My First Solo Cross Country

“If you don’t bring back the cookie, you’ll have to do the ride again.”

I let out a forced laugh as these words came forth from the mouth of my flight instructor. “Seriously, you can’t just takeoff, fly around the local area and land.  You have to go all the way to Tulsa, land, get a cookie from the FBO there, and bring it back.”

He was serious, but so was I.  It was to be my first solo cross-country flight.  I had been looking forward to grabbing the keys to the flight school’s Cessna 172 and taking to the skies by myself – flying out beyond the local practice area and into Tulsa’s Class C airspace.  It was a challenge this young student pilot was ready to undertake no matter how daunting the radio calls seemed or how bumpy the summer afternoon ride would be.

I had soloed a few times in the local area: a pattern-only flight followed by a couple trips to the practice area for S-turns and turns around a point.  I had become familiar with the patchwork of wheat and cornfields below the local airspace, and had even landed in one a couple of times with my instructor to practice soft field landings.  Leaving the comfort and familiarity of the local area would be yet another test of my resolve to become an aviator.

My instructor had made the trip to Tulsa International Airport (KTUL) with me once before helping me become familiar with the radio calls.  The process seemed cosmic at the time and I was glad to have my instructor helping me out, but now it was my time to prove – mainly to myself – that I was capable of doing it by myself.  I remember the feeling as I departed Enid’s Woodring Regional Airport (KWDG) and headed east, using highway 412 as my primary navigation reference.

It was pretty much a straight shot east to the I-35 intersection, then southeast and over Keystone Lake into Tulsa.  The sky was the very definition of CAVU, and other than the standard afternoon mild turbulence there was nothing out of the ordinary that would complicate this flight.

I used my most confident radio voice to check in with Tulsa Approach to let them know I was VFR to the west for a right base to runway 18R.  I don’t remember the ATIS identifier that day, but I should; I listened to ATIS probably ten times before I was confident that I had all the information correct.  The controller, whom I was certain my flight instructor had contacted to warn about the rookie about to enter his airspace, was very patient and friendly.   After a point out to the airfield and ensuring that I did in fact have the field in sight he handed me off to an equally patient tower controller.

The landing was surprisingly decent given the ball of nerves in my stomach and somehow I managed to navigate the maze of taxiways to the FBO.  With the aircraft shutdown in the chocks I practically skipped into the FBO with the grin of a combat ace on my face.  I didn’t stop to make small talk with the receptionist…I had my eye on the cookie container and wasn’t going to stop until I had that precious morsel (if not two) in my hands.  I picked up that cookie like an Olympic champion brandishing a recently won gold medal.

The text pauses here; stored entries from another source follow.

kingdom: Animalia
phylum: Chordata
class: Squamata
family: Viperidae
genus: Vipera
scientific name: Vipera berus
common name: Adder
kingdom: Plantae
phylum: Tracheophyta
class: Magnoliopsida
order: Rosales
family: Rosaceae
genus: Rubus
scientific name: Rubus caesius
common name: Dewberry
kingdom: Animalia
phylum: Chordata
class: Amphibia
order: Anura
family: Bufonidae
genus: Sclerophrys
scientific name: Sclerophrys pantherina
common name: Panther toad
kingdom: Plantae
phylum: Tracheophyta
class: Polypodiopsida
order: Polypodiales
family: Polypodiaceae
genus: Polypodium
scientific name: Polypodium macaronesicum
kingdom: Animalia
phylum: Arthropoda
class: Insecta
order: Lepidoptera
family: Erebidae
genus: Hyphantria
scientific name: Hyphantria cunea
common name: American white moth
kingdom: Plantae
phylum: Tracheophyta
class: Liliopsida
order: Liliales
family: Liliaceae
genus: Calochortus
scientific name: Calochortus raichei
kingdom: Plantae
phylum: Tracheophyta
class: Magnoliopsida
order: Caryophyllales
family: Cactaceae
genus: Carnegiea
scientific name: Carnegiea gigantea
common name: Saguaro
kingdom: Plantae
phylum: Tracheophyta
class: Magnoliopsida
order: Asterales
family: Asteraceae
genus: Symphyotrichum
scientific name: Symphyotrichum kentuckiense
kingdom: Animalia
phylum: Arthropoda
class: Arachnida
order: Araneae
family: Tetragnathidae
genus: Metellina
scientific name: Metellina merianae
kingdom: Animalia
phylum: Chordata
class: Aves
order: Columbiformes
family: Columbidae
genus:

Flying-wise, the events of that day were wholly unremarkable.  I’m sure I learned some lessons from the flight – I definitely gained confidence in my abilities as a pilot.  But as I think back on that day, I remember my anxieties, worries, and fears.  They seem insignificant now 9 years and 1,800+ hours later and I am able to see how far I have come in gaining experience and airmanship.  I remember flying as an instructor with student pilots and seeing them experience the same feelings I did at that stage in my flying career – and I remember seeing their triumph upon overcoming those obstacles.

This is what being a pilot is all about: putting your skills and abilities to the test, overcoming challenges, and improving.  My challenges today are different than they were years ago, but I welcome them with equal motivation and courage.  The aircraft I fly are a little faster and more complex, but the rush of climbing into the sky is exactly the same.  We are a lucky few who know what it is to take to the sky in command of an aircraft.

May your landings always equal your takeoffs!